▸ WORK TO BE COMPLETED
Among the lines below, list those containing the string "stores".

▸ EXTRACTED RECORDS
━━━━
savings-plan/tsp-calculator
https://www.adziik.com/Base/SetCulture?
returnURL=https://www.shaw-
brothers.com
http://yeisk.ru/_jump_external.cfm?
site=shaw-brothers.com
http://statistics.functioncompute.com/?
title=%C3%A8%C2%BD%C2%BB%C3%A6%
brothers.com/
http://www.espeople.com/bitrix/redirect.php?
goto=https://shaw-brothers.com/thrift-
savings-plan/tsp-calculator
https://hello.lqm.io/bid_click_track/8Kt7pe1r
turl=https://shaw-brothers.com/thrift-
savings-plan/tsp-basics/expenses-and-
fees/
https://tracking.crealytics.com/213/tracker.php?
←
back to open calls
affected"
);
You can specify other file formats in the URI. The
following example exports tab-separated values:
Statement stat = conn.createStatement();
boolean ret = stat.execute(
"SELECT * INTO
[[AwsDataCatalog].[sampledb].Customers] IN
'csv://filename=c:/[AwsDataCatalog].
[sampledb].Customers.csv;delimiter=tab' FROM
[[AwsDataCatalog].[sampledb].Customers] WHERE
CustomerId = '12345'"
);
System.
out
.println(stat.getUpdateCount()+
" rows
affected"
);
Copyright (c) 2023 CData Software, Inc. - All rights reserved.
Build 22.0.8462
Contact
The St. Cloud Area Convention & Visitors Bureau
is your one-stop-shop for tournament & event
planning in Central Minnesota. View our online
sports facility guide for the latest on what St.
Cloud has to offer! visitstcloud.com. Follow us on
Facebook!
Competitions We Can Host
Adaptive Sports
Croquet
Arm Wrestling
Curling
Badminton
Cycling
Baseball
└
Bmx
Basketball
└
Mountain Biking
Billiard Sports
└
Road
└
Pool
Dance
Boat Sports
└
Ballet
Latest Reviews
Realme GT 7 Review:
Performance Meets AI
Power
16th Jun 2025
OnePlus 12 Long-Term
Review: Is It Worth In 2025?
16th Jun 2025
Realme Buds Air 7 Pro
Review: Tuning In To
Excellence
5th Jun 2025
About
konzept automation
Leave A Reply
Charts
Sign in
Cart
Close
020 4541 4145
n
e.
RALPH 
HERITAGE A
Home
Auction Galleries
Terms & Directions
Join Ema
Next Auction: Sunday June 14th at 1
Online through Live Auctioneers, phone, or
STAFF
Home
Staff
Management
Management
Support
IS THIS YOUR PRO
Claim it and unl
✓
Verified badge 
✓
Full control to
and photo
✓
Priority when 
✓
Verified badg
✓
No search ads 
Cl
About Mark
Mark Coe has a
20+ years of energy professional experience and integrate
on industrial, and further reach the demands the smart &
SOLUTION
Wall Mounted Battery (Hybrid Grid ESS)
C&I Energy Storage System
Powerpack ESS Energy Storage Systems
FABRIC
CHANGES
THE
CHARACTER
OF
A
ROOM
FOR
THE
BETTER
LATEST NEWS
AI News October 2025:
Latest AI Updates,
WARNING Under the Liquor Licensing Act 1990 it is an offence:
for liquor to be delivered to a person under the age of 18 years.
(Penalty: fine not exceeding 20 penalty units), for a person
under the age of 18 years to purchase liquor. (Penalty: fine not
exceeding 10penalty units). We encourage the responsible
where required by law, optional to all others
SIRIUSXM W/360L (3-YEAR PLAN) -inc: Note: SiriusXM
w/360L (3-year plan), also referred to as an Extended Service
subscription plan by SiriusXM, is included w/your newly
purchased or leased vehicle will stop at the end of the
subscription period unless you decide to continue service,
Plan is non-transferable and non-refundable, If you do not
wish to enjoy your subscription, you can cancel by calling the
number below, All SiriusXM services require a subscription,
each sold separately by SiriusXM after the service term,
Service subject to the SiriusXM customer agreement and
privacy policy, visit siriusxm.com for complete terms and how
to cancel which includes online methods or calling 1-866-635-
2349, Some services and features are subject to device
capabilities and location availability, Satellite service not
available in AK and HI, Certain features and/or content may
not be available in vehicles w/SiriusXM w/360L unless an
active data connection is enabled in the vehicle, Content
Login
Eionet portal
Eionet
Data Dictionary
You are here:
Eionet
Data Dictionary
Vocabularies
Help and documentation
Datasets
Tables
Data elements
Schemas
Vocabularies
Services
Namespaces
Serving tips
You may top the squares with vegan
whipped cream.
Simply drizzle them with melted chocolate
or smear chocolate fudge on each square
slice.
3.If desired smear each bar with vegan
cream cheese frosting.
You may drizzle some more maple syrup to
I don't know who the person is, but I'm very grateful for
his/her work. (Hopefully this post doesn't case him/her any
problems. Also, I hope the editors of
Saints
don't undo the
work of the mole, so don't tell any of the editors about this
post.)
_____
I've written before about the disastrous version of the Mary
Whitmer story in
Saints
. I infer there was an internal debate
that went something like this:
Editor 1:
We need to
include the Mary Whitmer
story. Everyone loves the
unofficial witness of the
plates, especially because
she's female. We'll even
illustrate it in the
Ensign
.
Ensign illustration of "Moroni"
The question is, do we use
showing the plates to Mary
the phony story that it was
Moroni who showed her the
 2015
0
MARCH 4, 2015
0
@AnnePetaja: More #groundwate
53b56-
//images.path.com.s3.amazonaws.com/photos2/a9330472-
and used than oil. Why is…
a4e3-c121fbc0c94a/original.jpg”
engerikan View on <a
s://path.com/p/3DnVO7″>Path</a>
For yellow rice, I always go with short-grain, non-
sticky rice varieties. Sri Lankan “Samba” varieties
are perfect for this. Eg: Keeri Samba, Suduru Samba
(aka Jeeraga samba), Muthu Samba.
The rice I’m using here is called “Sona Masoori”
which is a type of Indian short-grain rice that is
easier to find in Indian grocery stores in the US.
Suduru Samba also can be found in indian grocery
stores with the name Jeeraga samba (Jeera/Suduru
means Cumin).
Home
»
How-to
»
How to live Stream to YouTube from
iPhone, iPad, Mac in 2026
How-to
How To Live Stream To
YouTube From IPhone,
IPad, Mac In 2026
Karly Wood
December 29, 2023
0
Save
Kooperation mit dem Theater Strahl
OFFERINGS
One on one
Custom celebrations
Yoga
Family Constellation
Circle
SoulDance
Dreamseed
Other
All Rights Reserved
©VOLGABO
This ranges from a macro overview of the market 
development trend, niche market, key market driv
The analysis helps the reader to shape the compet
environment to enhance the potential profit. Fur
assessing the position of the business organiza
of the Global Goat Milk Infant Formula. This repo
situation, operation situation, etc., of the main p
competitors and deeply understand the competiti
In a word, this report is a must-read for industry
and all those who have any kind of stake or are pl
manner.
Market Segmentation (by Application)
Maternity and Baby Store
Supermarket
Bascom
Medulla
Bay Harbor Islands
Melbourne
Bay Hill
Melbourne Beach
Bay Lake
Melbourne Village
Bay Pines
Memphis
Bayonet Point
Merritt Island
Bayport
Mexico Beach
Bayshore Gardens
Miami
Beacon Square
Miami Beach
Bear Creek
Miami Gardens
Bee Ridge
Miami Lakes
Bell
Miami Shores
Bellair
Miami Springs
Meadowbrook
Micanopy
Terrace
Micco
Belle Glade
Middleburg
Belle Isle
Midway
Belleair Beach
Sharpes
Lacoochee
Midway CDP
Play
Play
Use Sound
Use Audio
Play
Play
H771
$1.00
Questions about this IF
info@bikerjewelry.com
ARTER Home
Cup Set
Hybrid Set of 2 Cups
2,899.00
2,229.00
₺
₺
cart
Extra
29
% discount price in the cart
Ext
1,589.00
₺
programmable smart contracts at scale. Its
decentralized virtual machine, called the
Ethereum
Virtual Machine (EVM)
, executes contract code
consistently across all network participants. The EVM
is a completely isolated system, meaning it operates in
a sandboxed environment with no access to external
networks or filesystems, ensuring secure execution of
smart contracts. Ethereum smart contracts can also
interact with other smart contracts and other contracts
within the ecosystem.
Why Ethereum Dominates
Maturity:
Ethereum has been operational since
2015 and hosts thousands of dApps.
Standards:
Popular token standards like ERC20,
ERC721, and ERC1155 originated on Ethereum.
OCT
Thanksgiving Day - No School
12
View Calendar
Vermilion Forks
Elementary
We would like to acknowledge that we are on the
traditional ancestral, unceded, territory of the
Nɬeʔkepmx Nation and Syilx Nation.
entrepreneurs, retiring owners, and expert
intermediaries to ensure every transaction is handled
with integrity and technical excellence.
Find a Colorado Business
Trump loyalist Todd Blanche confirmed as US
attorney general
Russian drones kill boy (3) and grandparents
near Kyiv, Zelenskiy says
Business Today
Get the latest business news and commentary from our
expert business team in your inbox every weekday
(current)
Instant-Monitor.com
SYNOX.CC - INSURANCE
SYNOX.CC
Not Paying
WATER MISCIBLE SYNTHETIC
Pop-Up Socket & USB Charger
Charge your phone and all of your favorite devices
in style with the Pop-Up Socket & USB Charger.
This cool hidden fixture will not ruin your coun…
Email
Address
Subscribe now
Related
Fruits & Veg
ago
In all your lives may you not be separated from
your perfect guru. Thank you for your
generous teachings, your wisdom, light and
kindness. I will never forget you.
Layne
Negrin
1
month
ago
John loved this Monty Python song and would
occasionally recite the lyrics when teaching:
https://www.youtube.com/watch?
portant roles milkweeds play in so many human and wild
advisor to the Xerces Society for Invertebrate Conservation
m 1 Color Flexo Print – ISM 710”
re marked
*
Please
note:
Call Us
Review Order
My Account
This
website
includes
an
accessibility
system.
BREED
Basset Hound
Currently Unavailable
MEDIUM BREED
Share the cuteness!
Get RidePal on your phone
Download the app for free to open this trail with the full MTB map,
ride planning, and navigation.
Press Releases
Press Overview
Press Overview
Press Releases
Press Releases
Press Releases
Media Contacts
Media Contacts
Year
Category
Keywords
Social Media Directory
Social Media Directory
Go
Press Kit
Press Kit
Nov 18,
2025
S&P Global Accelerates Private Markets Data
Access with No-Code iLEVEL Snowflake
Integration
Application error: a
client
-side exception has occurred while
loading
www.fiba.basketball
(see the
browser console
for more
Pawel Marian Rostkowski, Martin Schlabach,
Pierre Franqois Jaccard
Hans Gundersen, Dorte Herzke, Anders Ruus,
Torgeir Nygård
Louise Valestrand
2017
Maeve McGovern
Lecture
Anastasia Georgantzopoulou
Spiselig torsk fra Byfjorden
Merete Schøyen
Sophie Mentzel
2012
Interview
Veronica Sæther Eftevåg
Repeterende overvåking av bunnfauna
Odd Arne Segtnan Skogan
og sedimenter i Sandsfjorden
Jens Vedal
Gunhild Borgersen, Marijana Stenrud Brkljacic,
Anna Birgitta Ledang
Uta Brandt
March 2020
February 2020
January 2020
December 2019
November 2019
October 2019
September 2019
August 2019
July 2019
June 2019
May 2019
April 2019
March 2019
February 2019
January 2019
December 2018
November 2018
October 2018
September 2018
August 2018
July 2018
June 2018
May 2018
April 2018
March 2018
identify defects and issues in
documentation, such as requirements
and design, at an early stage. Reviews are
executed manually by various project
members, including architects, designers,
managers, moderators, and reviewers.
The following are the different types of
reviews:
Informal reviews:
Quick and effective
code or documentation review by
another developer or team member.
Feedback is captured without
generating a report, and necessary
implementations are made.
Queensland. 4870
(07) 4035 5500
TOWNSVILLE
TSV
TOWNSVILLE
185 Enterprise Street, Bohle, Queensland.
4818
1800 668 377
━━━━
▸ EXERCISE RESULT
easier to find in Indian grocery stores in the US.
stores with the name Jeeraga samba (Jeera/Suduru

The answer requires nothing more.